══ Supplied text ══

Ring size of somatostatin analogues (ODT-8) modulates receptor selectivity and binding affinity

The synthesis, biological testing, and NMR studies of several analogues of H-c[Cys (3)-Phe (6)-Phe (7)-DTrp (8)-Lys (9)-Thr (10)-Phe (11)-Cys (14)]-OH (ODT-8, a pan-somatostatin analogue, 1) have been performed to assess the effect of changing the stereochemistry and the number of atoms in the disulfide bridge on binding affinity. Cysteine at positions 3 and/or 14 (somatostatin numbering) were/was substituted with d-cysteine, norcysteine, D-norcysteine, homocysteine, and/or D-homocysteine. The 3D structure analysis of selected partially selective, bioactive analogues (3, 18, 19, and 21) was carried out in dimethylsulfoxide. Interestingly and not unexpectedly, the 3D structures of these analogues comprised the pharmacophore for which the analogues had the highest binding affinities (i.e., sst 4 in all cases).

═══
══ Given entries ══

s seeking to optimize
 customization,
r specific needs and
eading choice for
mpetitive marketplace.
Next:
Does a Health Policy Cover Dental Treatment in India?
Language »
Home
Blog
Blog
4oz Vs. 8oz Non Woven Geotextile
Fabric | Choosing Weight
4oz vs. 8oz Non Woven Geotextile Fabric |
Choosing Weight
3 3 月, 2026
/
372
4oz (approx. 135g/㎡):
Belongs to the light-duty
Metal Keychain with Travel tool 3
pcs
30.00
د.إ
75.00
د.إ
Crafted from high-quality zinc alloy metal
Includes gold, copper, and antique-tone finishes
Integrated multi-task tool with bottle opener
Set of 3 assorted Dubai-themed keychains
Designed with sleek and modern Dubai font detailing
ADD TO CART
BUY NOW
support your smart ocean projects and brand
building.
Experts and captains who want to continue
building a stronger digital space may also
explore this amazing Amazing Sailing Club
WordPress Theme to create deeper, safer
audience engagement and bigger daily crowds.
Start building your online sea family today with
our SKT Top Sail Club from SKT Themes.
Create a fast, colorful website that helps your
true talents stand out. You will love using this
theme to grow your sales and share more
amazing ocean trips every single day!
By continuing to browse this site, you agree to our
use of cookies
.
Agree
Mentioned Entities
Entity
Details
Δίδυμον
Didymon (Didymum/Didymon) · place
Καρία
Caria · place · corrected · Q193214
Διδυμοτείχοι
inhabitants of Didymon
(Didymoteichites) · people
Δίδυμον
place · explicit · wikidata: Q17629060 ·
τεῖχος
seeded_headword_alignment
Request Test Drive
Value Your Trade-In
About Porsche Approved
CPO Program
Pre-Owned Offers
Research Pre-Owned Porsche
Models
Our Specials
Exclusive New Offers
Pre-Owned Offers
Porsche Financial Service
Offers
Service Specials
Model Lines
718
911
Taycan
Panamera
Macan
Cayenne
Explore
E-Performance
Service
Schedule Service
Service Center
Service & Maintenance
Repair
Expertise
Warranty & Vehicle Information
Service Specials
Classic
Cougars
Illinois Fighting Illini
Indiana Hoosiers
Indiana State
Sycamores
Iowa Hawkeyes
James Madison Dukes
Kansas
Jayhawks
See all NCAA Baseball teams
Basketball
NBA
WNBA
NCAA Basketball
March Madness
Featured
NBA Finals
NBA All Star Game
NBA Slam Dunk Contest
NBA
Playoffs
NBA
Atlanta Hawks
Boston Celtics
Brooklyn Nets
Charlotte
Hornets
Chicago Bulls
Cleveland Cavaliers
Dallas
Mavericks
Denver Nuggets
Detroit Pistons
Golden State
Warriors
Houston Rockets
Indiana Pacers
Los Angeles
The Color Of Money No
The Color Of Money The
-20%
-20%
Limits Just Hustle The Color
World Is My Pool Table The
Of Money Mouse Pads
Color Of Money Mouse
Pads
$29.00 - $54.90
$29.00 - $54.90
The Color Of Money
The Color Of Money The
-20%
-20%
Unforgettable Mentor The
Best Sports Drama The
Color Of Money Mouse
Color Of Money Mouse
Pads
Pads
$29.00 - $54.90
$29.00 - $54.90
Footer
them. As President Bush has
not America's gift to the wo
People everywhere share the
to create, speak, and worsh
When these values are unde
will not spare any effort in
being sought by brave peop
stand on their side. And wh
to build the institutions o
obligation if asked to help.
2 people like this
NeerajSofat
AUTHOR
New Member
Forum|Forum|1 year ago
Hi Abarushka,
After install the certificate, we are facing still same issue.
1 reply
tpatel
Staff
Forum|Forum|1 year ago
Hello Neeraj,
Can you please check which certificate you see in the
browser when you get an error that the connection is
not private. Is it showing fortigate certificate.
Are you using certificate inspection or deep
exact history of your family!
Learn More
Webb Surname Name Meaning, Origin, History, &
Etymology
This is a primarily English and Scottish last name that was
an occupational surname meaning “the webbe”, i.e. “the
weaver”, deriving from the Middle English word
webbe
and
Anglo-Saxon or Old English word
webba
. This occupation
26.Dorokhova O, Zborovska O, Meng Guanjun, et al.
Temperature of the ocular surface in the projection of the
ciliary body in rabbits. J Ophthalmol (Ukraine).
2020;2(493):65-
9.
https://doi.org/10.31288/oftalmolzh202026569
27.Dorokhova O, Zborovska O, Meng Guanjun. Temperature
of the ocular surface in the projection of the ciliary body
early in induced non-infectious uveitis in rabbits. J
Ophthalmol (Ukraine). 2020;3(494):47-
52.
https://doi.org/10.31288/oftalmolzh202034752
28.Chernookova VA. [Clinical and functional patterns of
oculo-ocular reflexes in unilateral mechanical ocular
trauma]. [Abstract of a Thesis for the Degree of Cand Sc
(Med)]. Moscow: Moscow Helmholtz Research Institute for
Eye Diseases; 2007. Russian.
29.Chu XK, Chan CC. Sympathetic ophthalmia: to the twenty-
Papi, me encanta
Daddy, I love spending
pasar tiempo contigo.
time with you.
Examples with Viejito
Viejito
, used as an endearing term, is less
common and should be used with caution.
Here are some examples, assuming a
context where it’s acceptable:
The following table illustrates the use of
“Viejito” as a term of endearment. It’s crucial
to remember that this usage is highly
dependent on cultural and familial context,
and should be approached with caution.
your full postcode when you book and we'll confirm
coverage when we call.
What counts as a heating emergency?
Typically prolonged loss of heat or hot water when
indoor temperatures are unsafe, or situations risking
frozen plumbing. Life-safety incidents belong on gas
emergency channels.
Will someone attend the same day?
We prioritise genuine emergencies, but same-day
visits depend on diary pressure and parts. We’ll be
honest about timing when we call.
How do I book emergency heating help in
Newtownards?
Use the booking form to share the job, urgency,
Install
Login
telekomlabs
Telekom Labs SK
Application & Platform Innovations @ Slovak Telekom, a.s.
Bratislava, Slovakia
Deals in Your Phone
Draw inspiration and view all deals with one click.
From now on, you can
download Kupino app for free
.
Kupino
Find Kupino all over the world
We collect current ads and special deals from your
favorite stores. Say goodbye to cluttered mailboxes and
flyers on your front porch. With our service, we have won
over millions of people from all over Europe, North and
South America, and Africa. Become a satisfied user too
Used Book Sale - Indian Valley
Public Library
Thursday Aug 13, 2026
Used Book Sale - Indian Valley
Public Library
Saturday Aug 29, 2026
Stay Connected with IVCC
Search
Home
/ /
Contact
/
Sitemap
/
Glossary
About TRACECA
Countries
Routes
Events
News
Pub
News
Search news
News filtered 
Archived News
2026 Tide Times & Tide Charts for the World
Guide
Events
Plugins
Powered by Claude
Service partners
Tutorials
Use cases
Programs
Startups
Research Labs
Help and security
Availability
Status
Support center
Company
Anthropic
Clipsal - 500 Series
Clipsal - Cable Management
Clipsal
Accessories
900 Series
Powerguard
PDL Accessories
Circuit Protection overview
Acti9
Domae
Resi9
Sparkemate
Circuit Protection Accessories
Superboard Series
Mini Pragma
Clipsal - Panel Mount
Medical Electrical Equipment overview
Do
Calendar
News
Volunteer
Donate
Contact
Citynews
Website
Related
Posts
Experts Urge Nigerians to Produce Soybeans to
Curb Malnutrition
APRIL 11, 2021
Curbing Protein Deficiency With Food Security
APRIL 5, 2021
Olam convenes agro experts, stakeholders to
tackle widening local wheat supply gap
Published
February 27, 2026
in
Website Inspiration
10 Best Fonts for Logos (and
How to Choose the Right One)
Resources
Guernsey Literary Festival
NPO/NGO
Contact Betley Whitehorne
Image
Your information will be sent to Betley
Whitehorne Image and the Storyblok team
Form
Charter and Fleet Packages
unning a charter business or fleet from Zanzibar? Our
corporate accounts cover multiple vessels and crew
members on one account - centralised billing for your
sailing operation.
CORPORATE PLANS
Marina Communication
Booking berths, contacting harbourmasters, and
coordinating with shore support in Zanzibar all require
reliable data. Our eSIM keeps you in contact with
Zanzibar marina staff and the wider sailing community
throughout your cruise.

═══

- [Questions]
• 1. In the text on somatostatin analogues, which residues replaced cysteine at positions 3 and/or 14? List all of them.
• 2. Rewrite the passage of the text on somatostatin analogues starting at "The synthesis, biological" and ending at "in all cases).", putting "chloroform" in place of "dimethylsulfoxide".
• 3. According to the text on somatostatin analogues, for which receptor did the analogues show their highest binding affinities?
Work only from the text on somatostatin analogues and set the material aside.

- [Task responses]
• 1. d-cysteine, norcysteine, D-norcysteine, homocysteine, D-homocysteine

• 2.
The synthesis, biological testing, and NMR studies of several analogues of H-c[Cys (3)-Phe (6)-Phe (7)-DTrp (8)-Lys (9)-Thr (10)-Phe (11)-Cys (14)]-OH (ODT-8, a pan-somatostatin analogue, 1) have been performed to assess the effect of changing the stereochemistry and the number of atoms in the disulfide bridge on binding affinity. Cysteine at positions 3 and/or 14 (somatostatin numbering) were/was substituted with d-cysteine, norcysteine, D-norcysteine, homocysteine, and/or D-homocysteine. The 3D structure analysis of selected partially selective, bioactive analogues (3, 18, 19, and 21) was carried out in chloroform. Interestingly and not unexpectedly, the 3D structures of these analogues comprised the pharmacophore for which the analogues had the highest binding affinities (i.e., sst 4 in all cases).

• 3. sst 4, in all cases.